• **WHAT TO WORK ON**:
Among the records below, determine how many lines have the word "text" in them; output only the number.
───── RAW DATA ─────
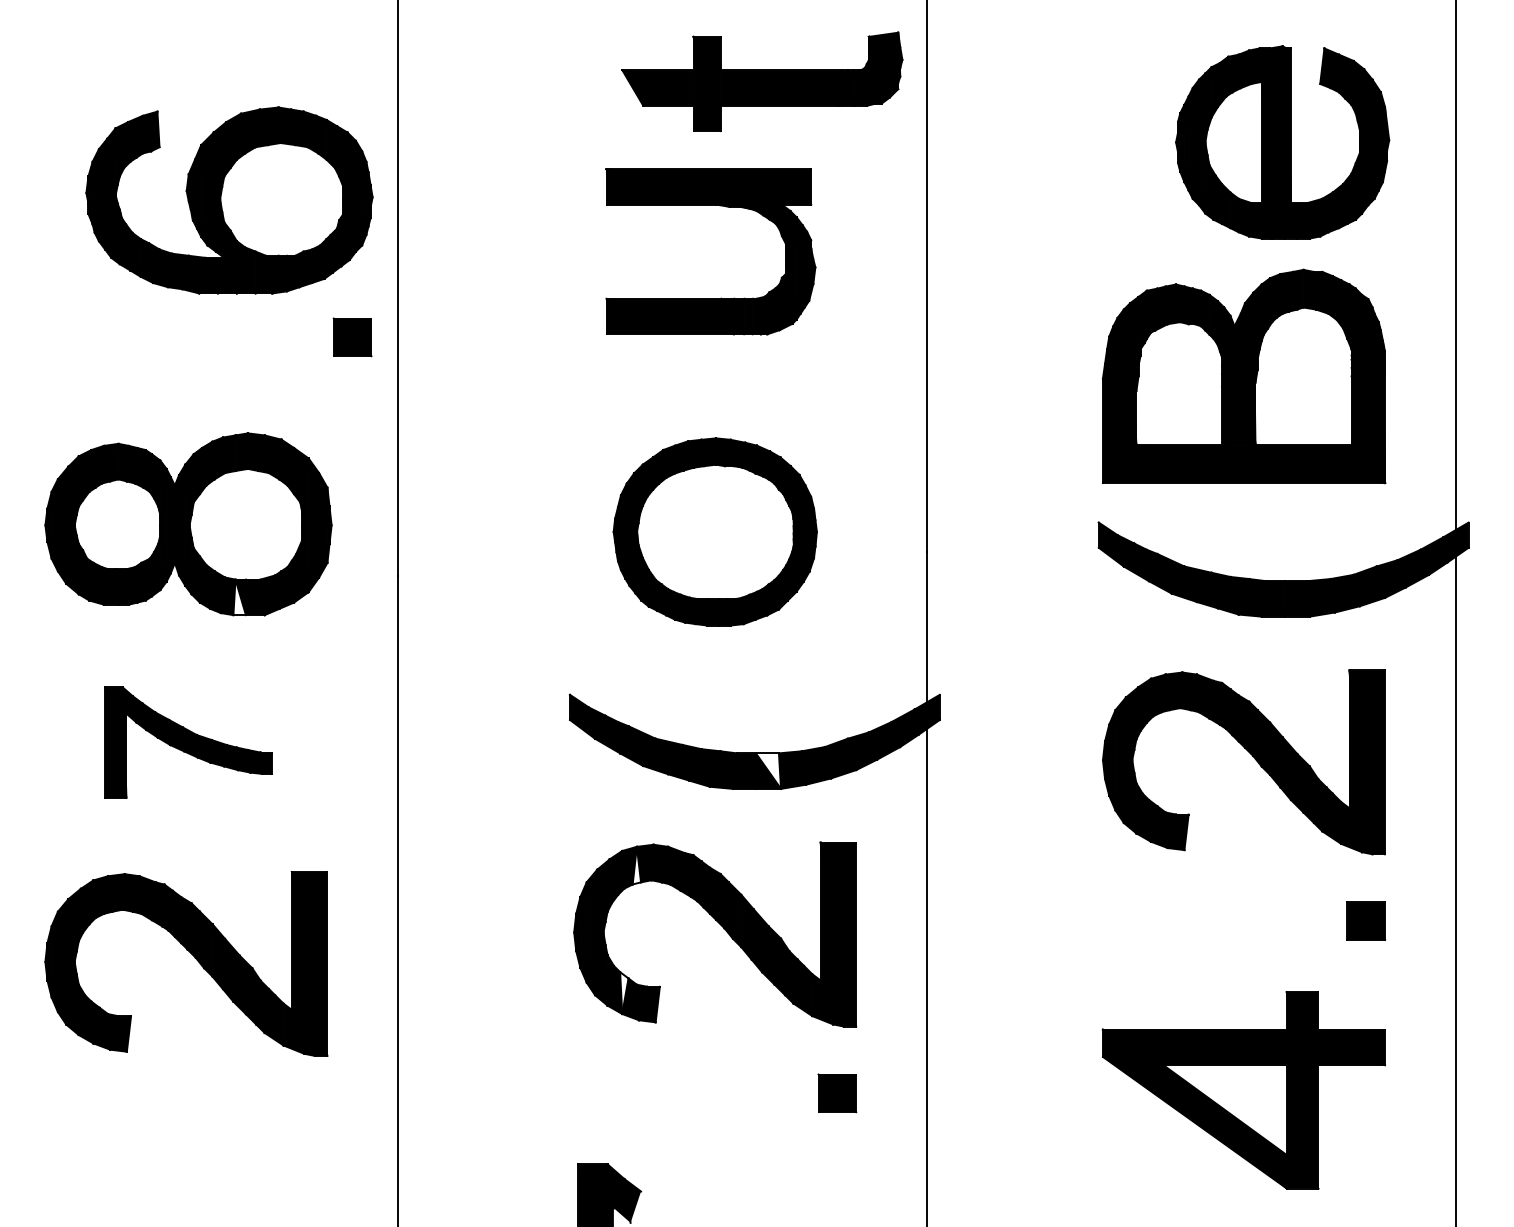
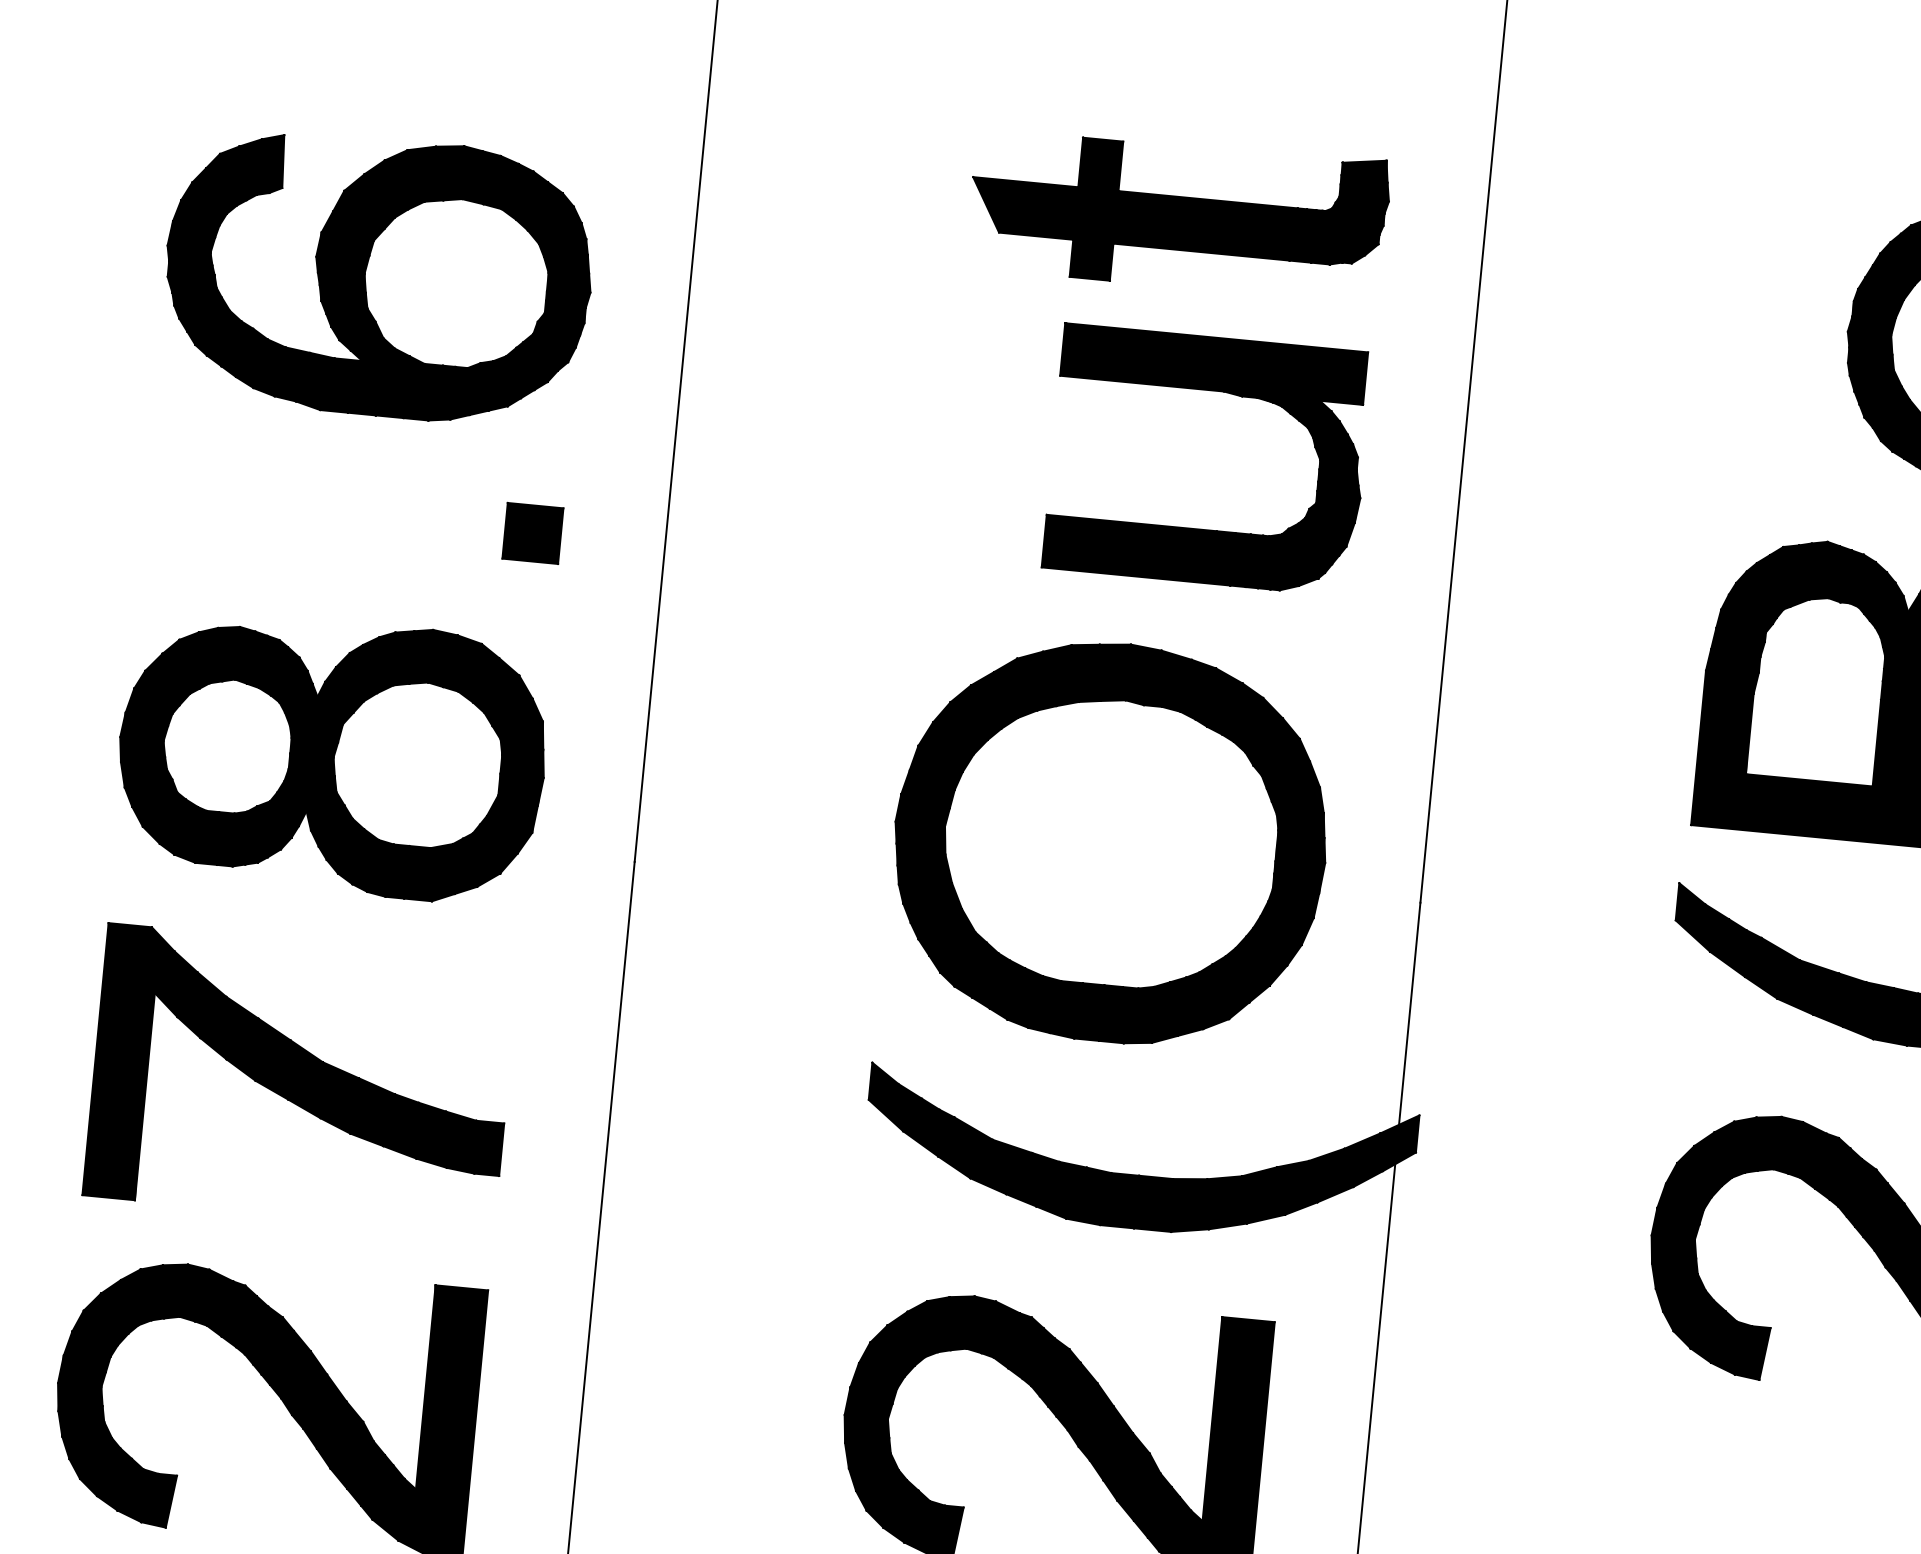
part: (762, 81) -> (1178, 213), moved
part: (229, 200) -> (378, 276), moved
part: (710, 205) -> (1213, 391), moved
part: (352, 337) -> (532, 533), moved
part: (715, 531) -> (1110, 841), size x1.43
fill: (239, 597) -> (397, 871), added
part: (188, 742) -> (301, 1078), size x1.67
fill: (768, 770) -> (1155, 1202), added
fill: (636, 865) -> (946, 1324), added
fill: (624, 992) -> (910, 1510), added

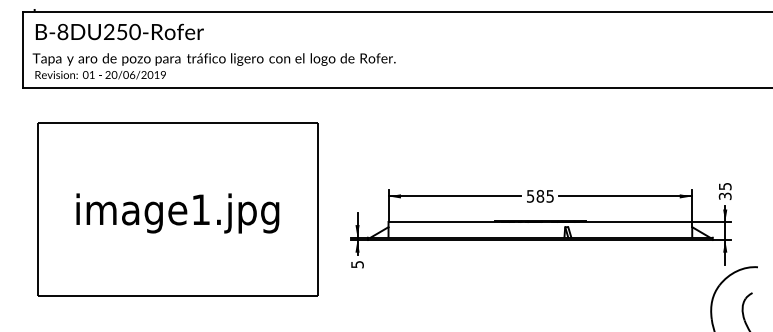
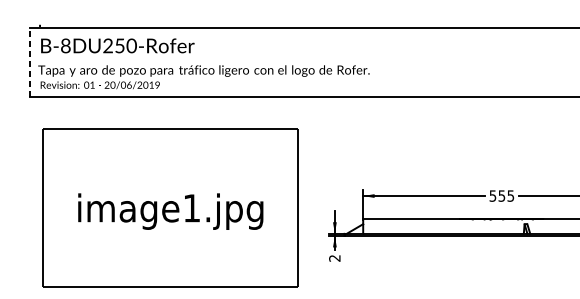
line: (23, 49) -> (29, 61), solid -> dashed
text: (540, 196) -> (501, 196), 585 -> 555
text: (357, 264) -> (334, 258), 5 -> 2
─────
• **SOLUTION BELOW**:
2